There are periods in a company’s life when it can easily lose focus and wander down a path of misguided product or service offerings that can cause ambiguous brand positioning. One is driven by an unexpected and desperate need to make money and the other occurs when a company drinks the sweet liquor of success.

outbackBrands of all shapes and sizes need to use strategy guides and consciences to stay on the right path, whether your company is soaring at its highest of highs or wallowing in its lowest of lows. Here are three practices to enforce this:

Know Yourself.
Stay Focused.
Be Consistent.

A company that has followed these is the automaker, Subaru. In the 1980s Subaru enjoyed consistent growth, which peaked in 1986 when it sold over 180,000 vehicles from a mix of All-Wheel-Drive (AWD) and Front-Wheel-Drive (FWD) cars and station wagons.

Sales began to slide in 1987 and continued in that direction until finally bottoming out in 1994, when Subaru sold only 100,000 vehicles – a shocking 80 percent drop in seven years. Subaru found itself wallowing in its lowest of lows. At this point Subaru could have picked one of two paths: staying the course (easy) or stopping and getting focused (not so easy).

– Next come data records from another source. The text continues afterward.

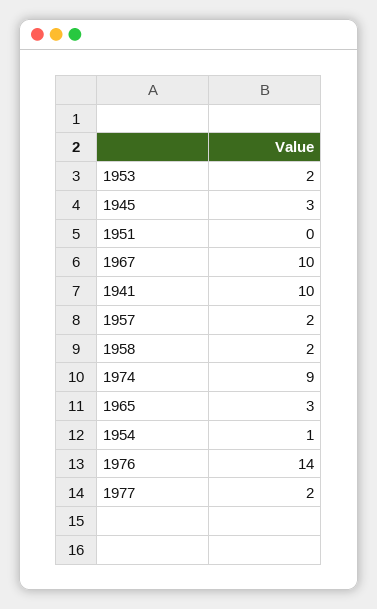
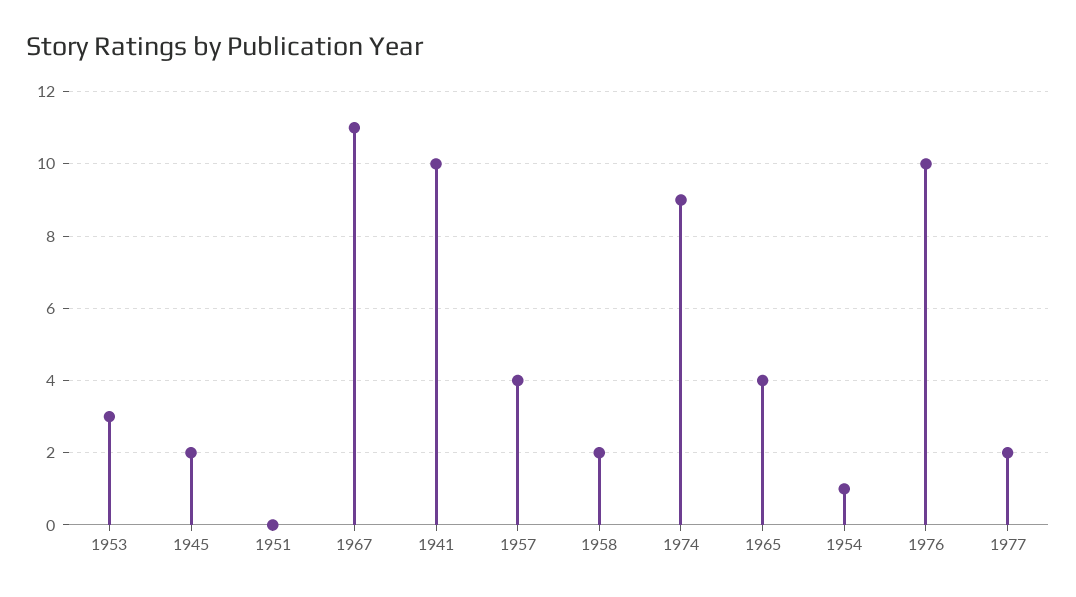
  {
-   "1953": 2,
+   "1953": 3,
-   "1945": 3,
+   "1945": 2,
    "1951": 0,
-   "1967": 10,
+   "1967": 11,
    "1941": 10,
-   "1957": 2,
+   "1957": 4,
    "1958": 2,
    "1974": 9,
-   "1965": 3,
+   "1965": 4,
    "1954": 1,
-   "1976": 14,
+   "1976": 10,
    "1977": 2
  }

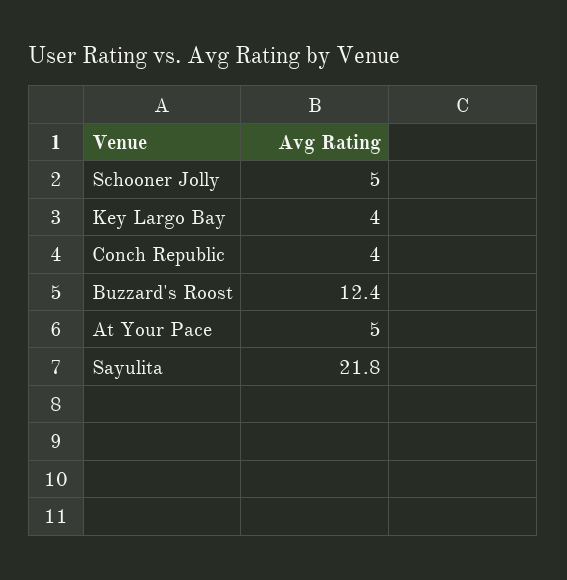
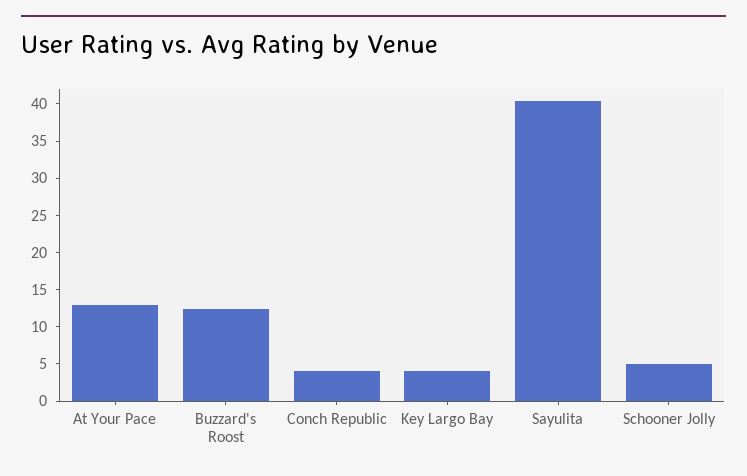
  {
    "Schooner Jolly": 5,
    "Key Largo Bay": 4,
    "Conch Republic": 4,
    "Buzzard's Roost": 12.4,
-   "At Your Pace": 5,
+   "At Your Pace": 12.5,
-   "Sayulita": 21.8
+   "Sayulita": 40
  }

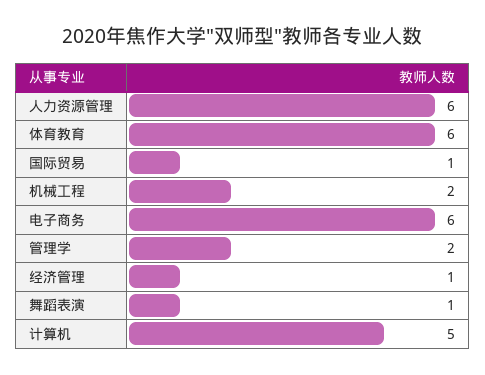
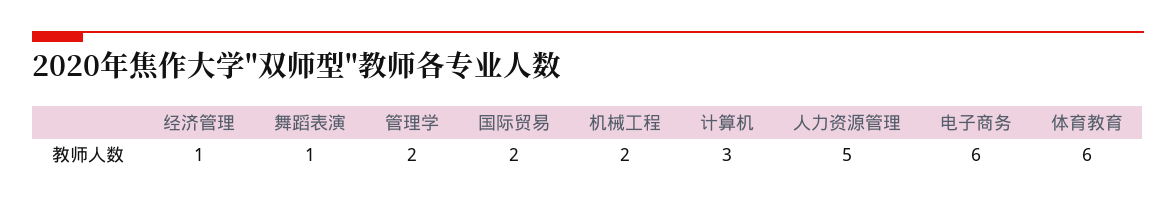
  {
-   "人力资源管理": 6,
+   "人力资源管理": 5,
    "体育教育": 6,
-   "国际贸易": 1,
+   "国际贸易": 2,
    "机械工程": 2,
    "电子商务": 6,
    "管理学": 2,
    "经济管理": 1,
    "舞蹈表演": 1,
-   "计算机": 5
+   "计算机": 3
  }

Some very smart people picked the not-so-easy path. To move forward Subaru realized it had to worry only about Subaru – not its competition. They looked in the mirror for some serious and difficult self-evaluation and soul-searching to determine what the company could do well that would differentiate it in the marketplace. Subaru took the time to understand Subaru and what it had to do to be successful.

“We realized we couldn’t compete with the biggies and go after the same kind of mass-market customer, said Mike Hafertepe, vice president, Great Lakes Region, Subaru of America. “We felt we could produce a great product for a specific kind of customer, a niche. That product was the Outback.”

Since introducing the Subaru Outback in 1994 (using “Crocodile Dundee” Paul Hogan to establish the brand with great success), the company has stayed true to itself. It knows what it can and cannot do, stayed focused – it only produces AWD vehicles – and has been consistent in only making cars for specific, somewhat utilitarian, niches.

Being focused did not mean that Subaru would only sell Outbacks for the rest of its days, although Subaru did allow time for its brand evolution and new focus on AWD cars take root. The company needed the Outback to prove that they were right and build success before making other moves.

Hafertepe underscores Subaru’s brand and philosophical evolution and progress when he notes, “we now consider ourselves a niche marketer and automaker of a very focused product.” That alone is a significant departure from the Subaru 1980’s mindset of “inexpensive and built to stay that way.”

Twelve years after launching its brand evolution with the Outback, Subaru has been able to grow into a very strong brand with very loyal customers who make their cars a part of their life and adventure pursuits. More proof arrived in 2006 when it reached all-time sales records, selling over 200,000 cars.

One struggle that Subaru encounters? Its customers hold on to their Subarus for a very long time – over seven years on average!

The Subaru story is a great example, no matter how hard it might seem, taking time to know your company, getting focused and being consistent can pay off in the long run. These practices can help you turn the proverbial corner and build a more successful future.